Records from a dataset:

..........

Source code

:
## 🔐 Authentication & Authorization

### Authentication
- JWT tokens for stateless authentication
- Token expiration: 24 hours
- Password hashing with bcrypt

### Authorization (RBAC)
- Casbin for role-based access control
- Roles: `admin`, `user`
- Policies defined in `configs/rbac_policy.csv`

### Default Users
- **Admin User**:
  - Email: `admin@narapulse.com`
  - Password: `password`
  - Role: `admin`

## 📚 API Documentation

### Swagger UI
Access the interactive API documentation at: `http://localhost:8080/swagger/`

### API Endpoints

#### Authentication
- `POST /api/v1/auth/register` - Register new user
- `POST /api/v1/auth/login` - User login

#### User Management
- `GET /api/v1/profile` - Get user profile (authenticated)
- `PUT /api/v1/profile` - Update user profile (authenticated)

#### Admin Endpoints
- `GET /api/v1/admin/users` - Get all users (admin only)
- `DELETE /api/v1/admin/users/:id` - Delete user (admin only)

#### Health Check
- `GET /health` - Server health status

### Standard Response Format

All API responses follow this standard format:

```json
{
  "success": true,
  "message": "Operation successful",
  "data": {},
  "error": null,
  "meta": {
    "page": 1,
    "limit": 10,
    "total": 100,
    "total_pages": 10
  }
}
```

..........

» **REQUIRED ACTION**: Once more, give all the records exactly as they were written.

» **RESPONSE BOX**:
Source code

:
## 🔐 Authentication & Authorization

### Authentication
- JWT tokens for stateless authentication
- Token expiration: 24 hours
- Password hashing with bcrypt

### Authorization (RBAC)
- Casbin for role-based access control
- Roles: `admin`, `user`
- Policies defined in `configs/rbac_policy.csv`

### Default Users
- **Admin User**:
  - Email: `admin@narapulse.com`
  - Password: `password`
  - Role: `admin`

## 📚 API Documentation

### Swagger UI
Access the interactive API documentation at: `http://localhost:8080/swagger/`

### API Endpoints

#### Authentication
- `POST /api/v1/auth/register` - Register new user
- `POST /api/v1/auth/login` - User login

#### User Management
- `GET /api/v1/profile` - Get user profile (authenticated)
- `PUT /api/v1/profile` - Update user profile (authenticated)

#### Admin Endpoints
- `GET /api/v1/admin/users` - Get all users (admin only)
- `DELETE /api/v1/admin/users/:id` - Delete user (admin only)

#### Health Check
- `GET /health` - Server health status

### Standard Response Format

All API responses follow this standard format:

```json
{
  "success": true,
  "message": "Operation successful",
  "data": {},
  "error": null,
  "meta": {
    "page": 1,
    "limit": 10,
    "total": 100,
    "total_pages": 10
  }
}
```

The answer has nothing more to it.